The Single-Threaded Nature of Node

Node.js is built on the V8 Engine and uses a non-blocking, event-driven I/O model. This makes it incredibly fast for I/O-bound tasks (like reading from a database), but susceptible to bottlenecks on CPU-bound tasks (like image processing).

But here is the catch: Node.js runs on a single thread. If you deploy a standard Node app on an 8-core server, you are wasting 87% of your CPU power.

Phase 1: Vertical Scaling (Clustering)

In Node.js, we can create child processes using the cluster module. This allows us to spawn a "Worker" for every CPU core available. They share the same server port but process requests independently.

Using PM2 for Zero-Downtime Reloads

Instead of writing manual cluster code, use PM2, the production process manager for Node.js.

# Start application with maximum instances (one per core)
pm2 start app.js -i max
 
# Reload without downtime (Requests are handed off to new workers)
pm2 reload app

Result: 8x throughput on an 8-core machine.

User logs in on Server A. Session is saved in Server A's RAM.
Next request hits Server B. Server B knows nothing about the session. User is logged out.

Solution: Use a centralized Session Store like Redis. All servers confirm the session token against Redis.

Phase 3: Optimizing the Event Loop

Scaling infrastructure is useless if your code blocks the event loop.

The Don'ts

Don't use Sync functions: fs.readFileSync, crypto.pbkdf2Sync. They halt the entire server.
Don't process JSON blobs > 10MB: JSON.parse is synchronous and CPU intensive. Use streaming parsers like JSONStream.

The Dos

Offloading: Move heavy computation to Worker Threads or a separate microservice (maybe written in Go or Rust).
gzip/Brotli: Compress responses to reduce network latency.

import compression from 'compression';
app.use(compression());

Phase 4: Database Scaling

Your app servers are stateless and scalable, but your Database is now the bottleneck.

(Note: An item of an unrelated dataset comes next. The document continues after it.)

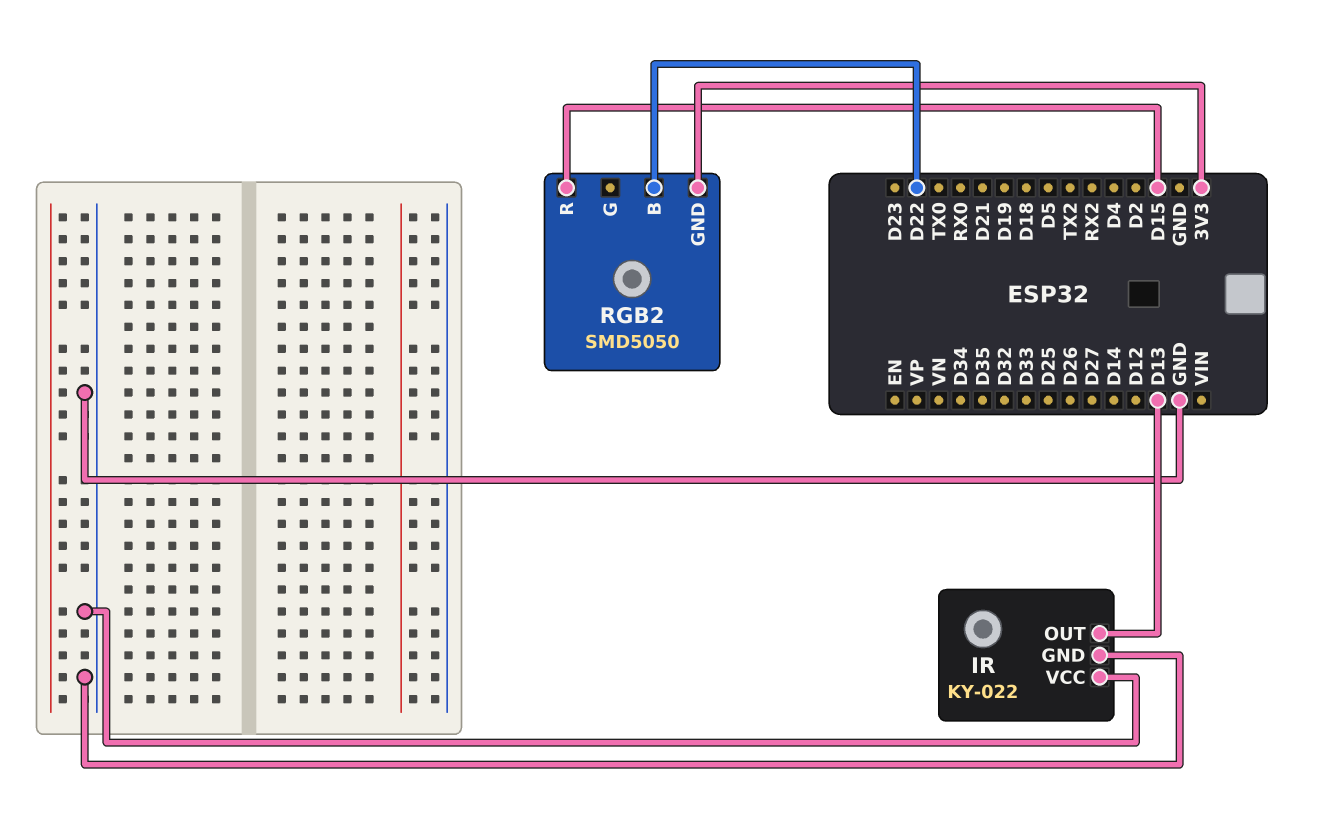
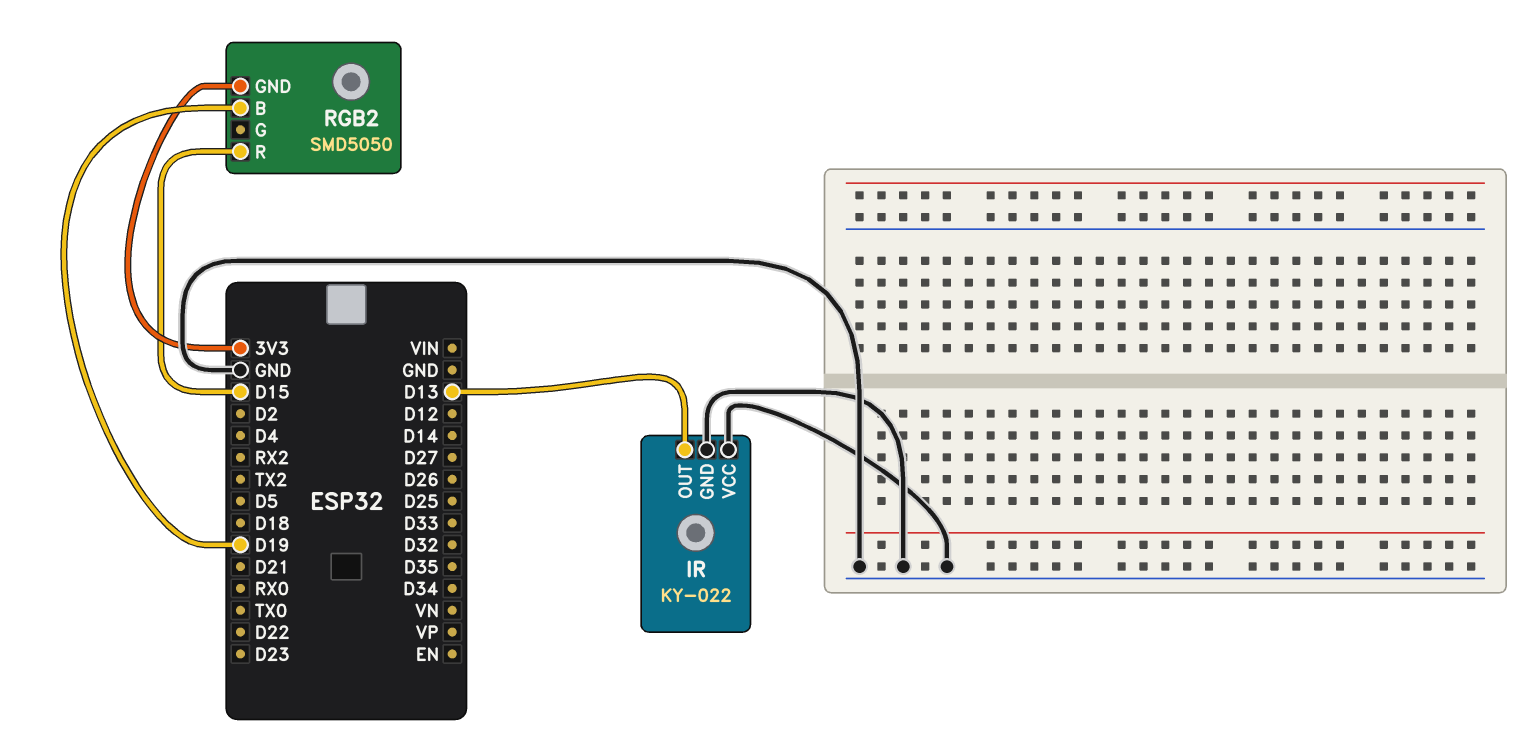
RGB2 pin B: D22 -> D19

Read Replicas: Direct all GET requests to Read Replicas, and only POST/PUT to the Primary DB.
Connection Pooling: Node.js opens connections fast. Ensure your DB isn't overwhelmed by establishing a connection pool (e.g., in Postgres or MongoDB driver).

Summary

Scaling is a journey, not a switch.

Start with PM2 (utilize all cores).
Move to Redis for state.
Deploy behind Nginx.
Optimize query patterns and event loop blocking.
Orchestrate with Kubernetes when you hit widespread scale.